Zdjęcie Martyny van Nieuwland

Słowo wstępne na 12. Katowice JazzArt Festival 2023

Słowo od Martyny van Nieuwland
Dyrektorki artystycznej festiwalu w latach 2016–202

 

Zatoczyliśmy koło. Albo raczej zrobiliśmy piruet na finał. Kończy się na pewno era festiwalu, w której wiele się wydarzyło. Przyłączenie się do inicjatywy Keychange, zmiana optyki z amerykańskiego jazzu na europejski, zeszłoroczna nagroda Europejskiej Sieci Jazzowej Music & Community dla JazzArtu za działania społeczne w ramach festiwalu. Współpraca na poziomie lokalnym, wystawy, filmy, miejskie interwencje, wymiany, współpraca z festiwalami z całego świata, JazzCamp for Girls.

Warunki stawały się coraz trudniejsze, my pracowaliśmy coraz więcej i coraz ciężej. Jako festiwal odnieśliśmy się do pandemii i do wojny w Ukrainie, starając się wspierać artystów i naszą publiczność w obu sytuacjach. Kreatywność to zamiana skomplikowanego w proste, parafrazując słowa Charlesa Mingusa.
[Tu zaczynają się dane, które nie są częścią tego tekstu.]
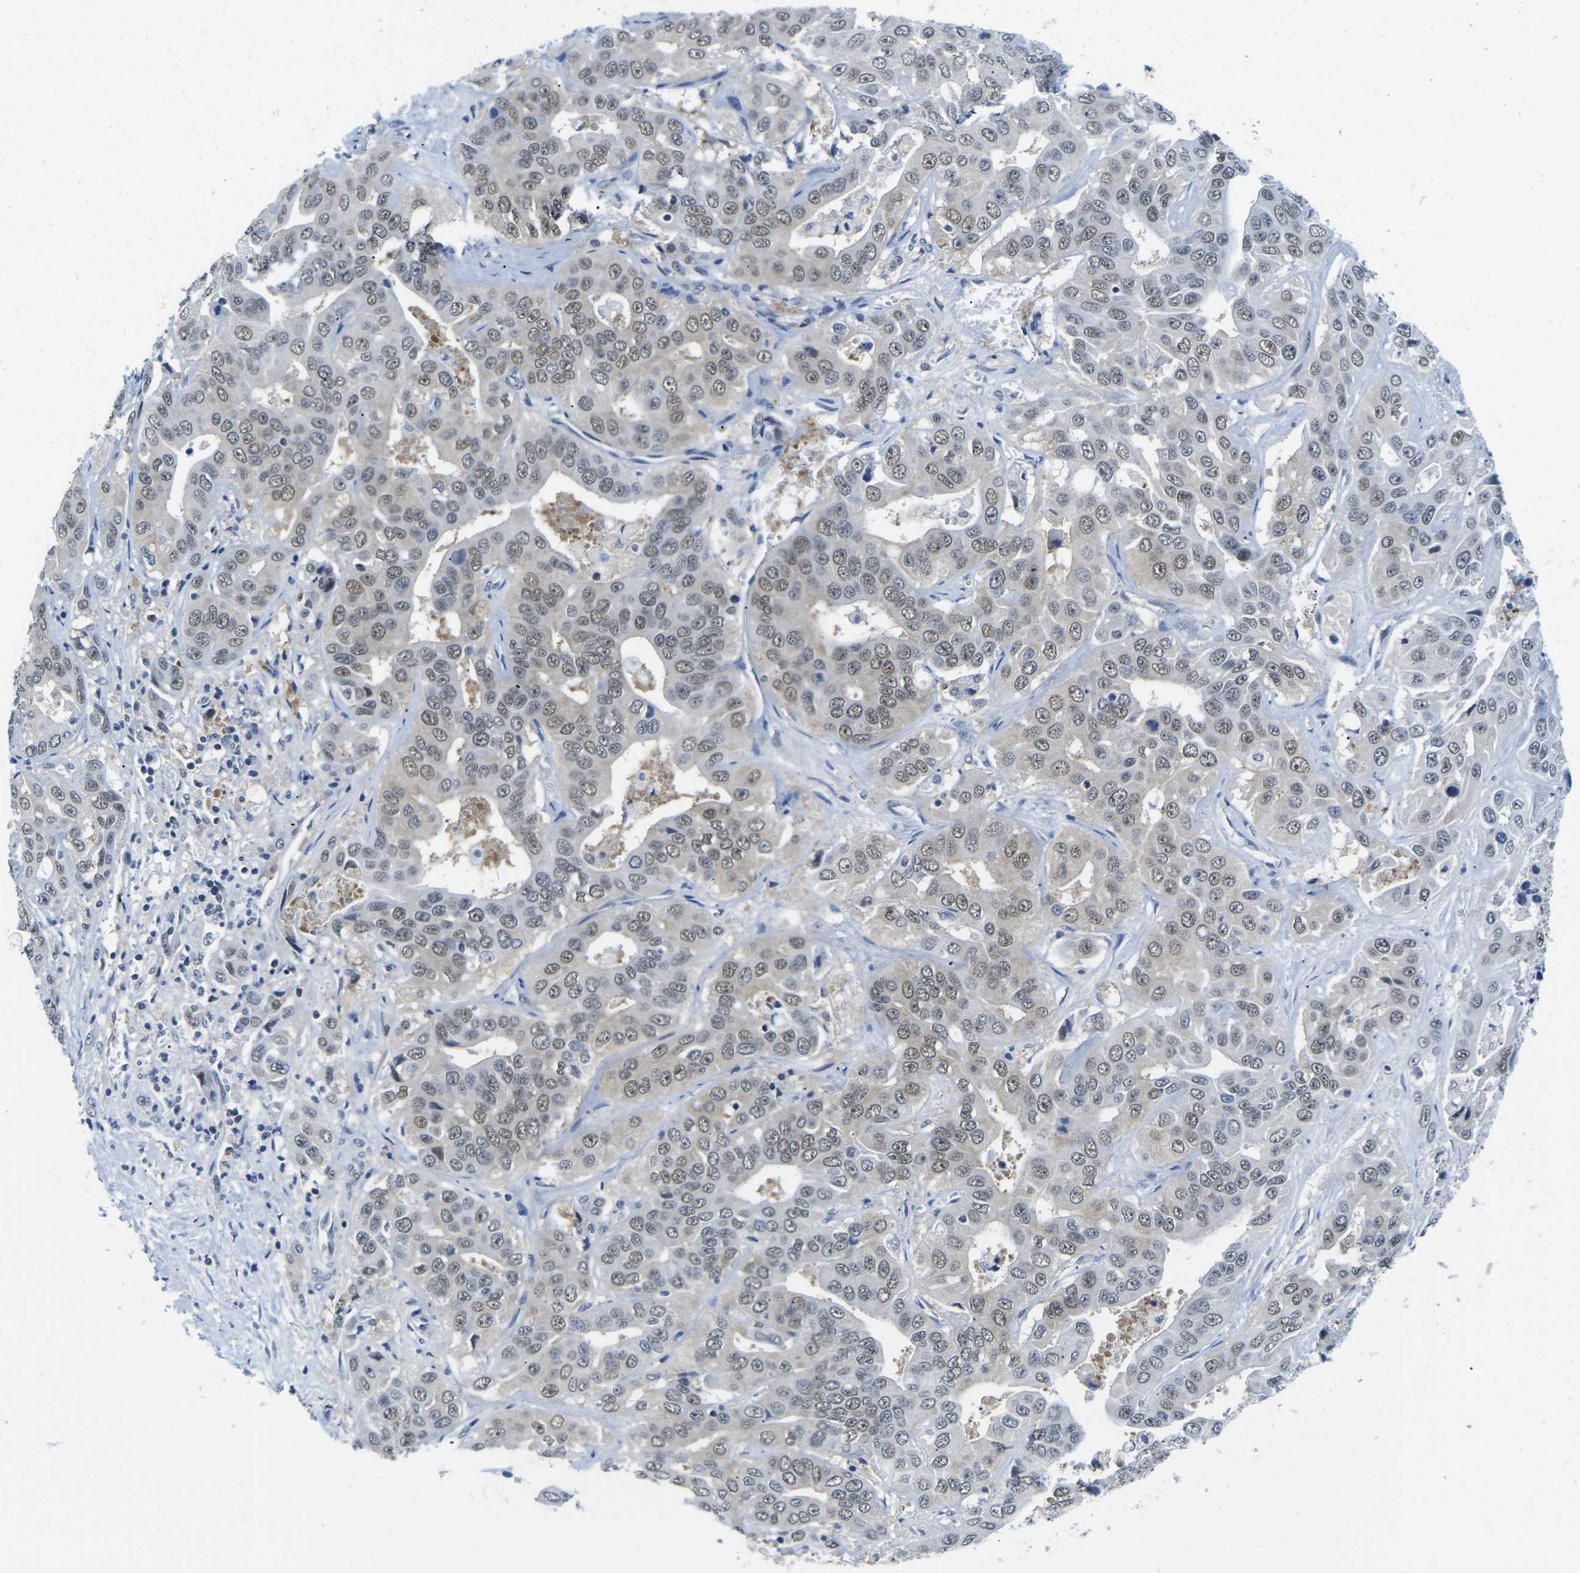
{"staining": {"intensity": "weak", "quantity": ">75%", "location": "nuclear"}, "tissue": "liver cancer", "cell_type": "Tumor cells", "image_type": "cancer", "snomed": [{"axis": "morphology", "description": "Cholangiocarcinoma"}, {"axis": "topography", "description": "Liver"}], "caption": "Tumor cells reveal low levels of weak nuclear staining in about >75% of cells in human cholangiocarcinoma (liver).", "gene": "UBA7", "patient": {"sex": "female", "age": 52}}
To sztuka, czasami konieczność.

W tym roku na scenie JazzArtu zobaczymy jakże kreatywnych (miejscowych) improwizatorów, wybitne estońskie instrumentalistki, niezwykły portugalski duet reprezentujący naszych partnerów: Porta-Jazz.
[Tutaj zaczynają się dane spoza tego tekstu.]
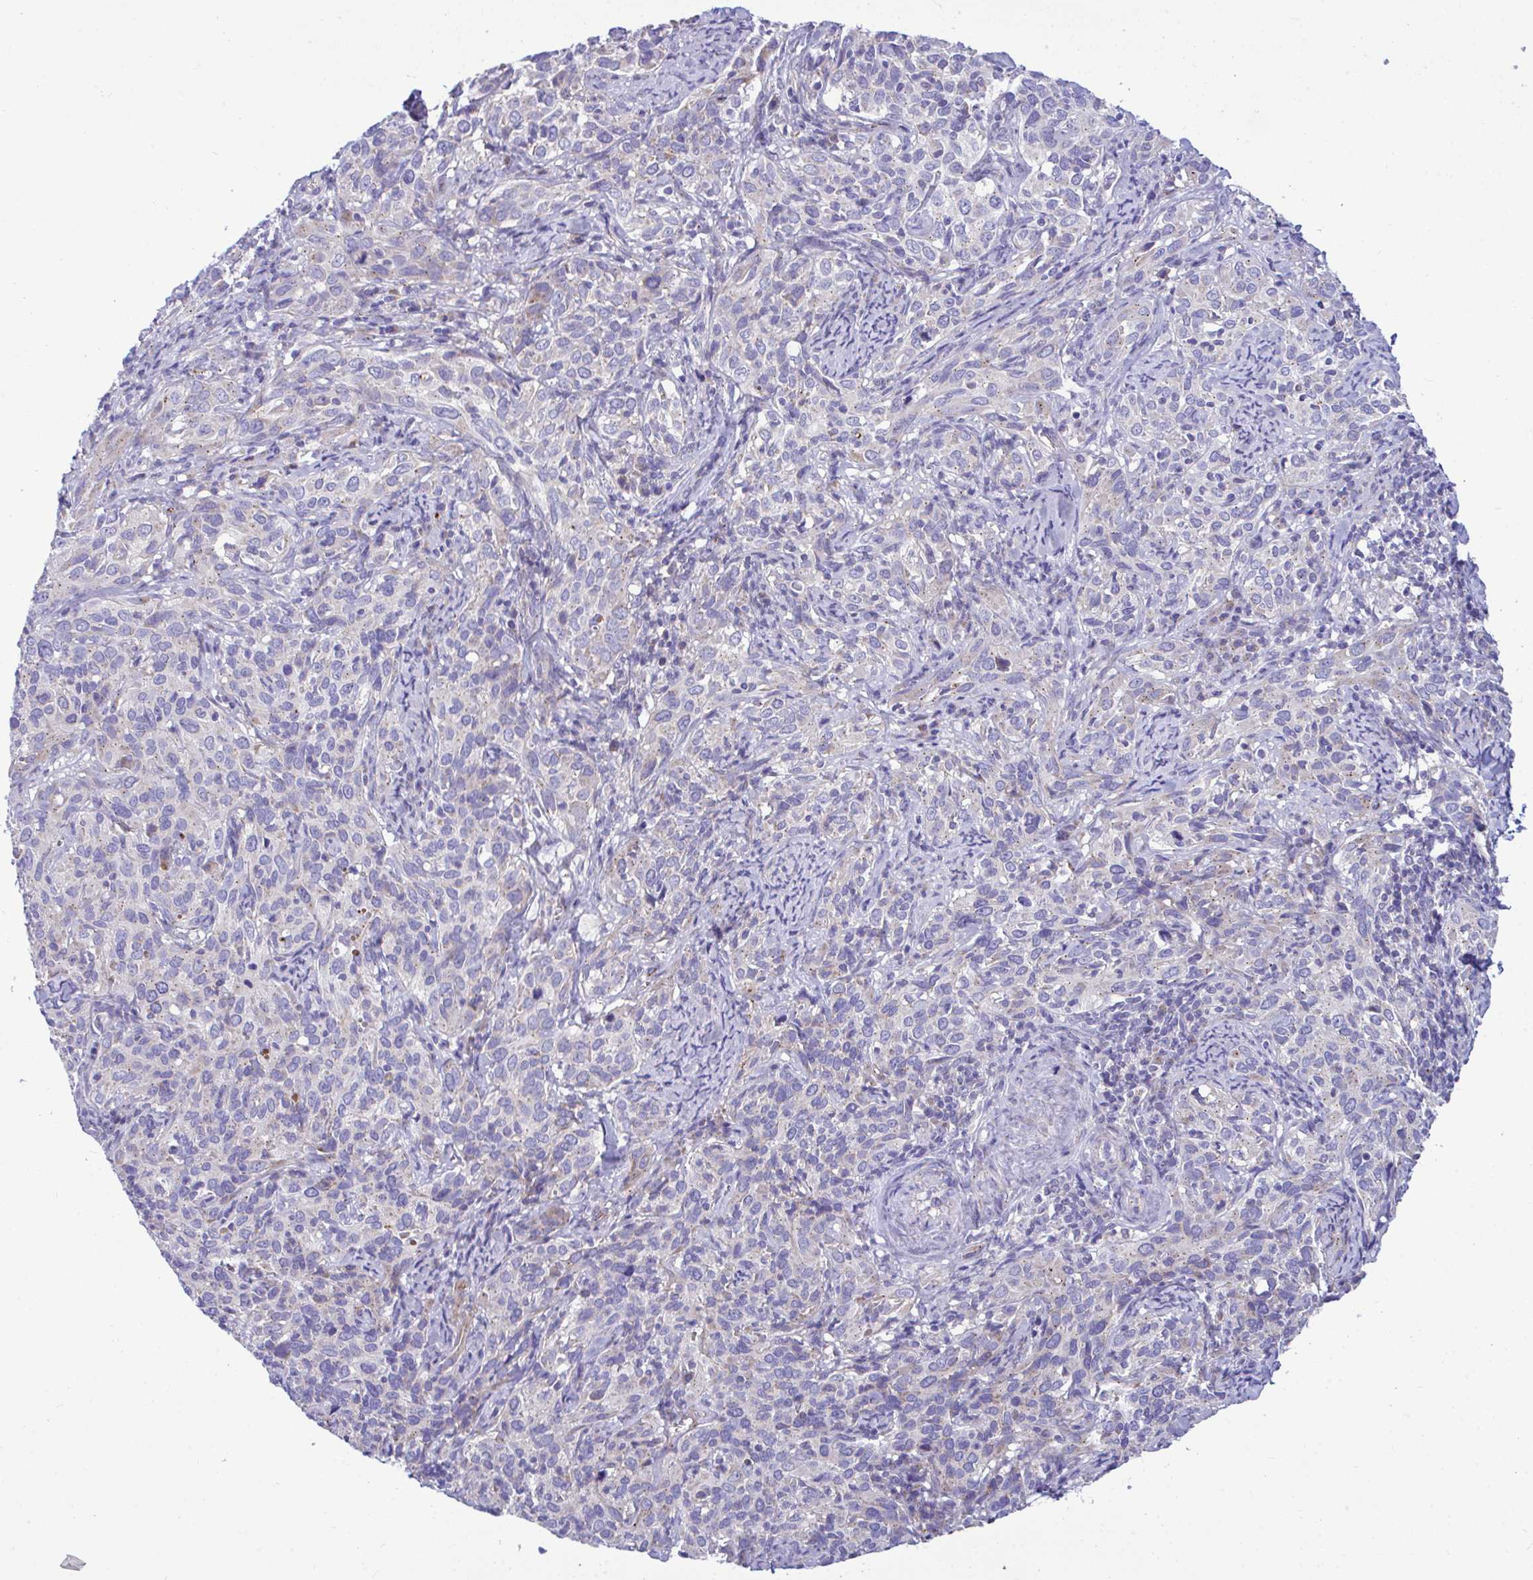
{"staining": {"intensity": "weak", "quantity": "25%-75%", "location": "cytoplasmic/membranous"}, "tissue": "cervical cancer", "cell_type": "Tumor cells", "image_type": "cancer", "snomed": [{"axis": "morphology", "description": "Squamous cell carcinoma, NOS"}, {"axis": "topography", "description": "Cervix"}], "caption": "A high-resolution image shows IHC staining of cervical squamous cell carcinoma, which exhibits weak cytoplasmic/membranous positivity in about 25%-75% of tumor cells.", "gene": "MRPS16", "patient": {"sex": "female", "age": 51}}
Spotkamy się także z artystami, których dawno w Katowicach nie widzieliśmy, a którzy stali się gwiazdami poprzednich lat. Sofia Jernberg czy Mats Gustafsson wystąpili u nas w szeregach Fire! Orchestra dokładnie 5 lat temu. Ingebrigta Håkera Flatena znamy choćby z tria The Thing. Saksofonistka Mette Rasmussen przybyła pewnego zimowego wieczoru, aby spotkać się na scenie w Katowicach z koleżankami z kwartetu Hearth.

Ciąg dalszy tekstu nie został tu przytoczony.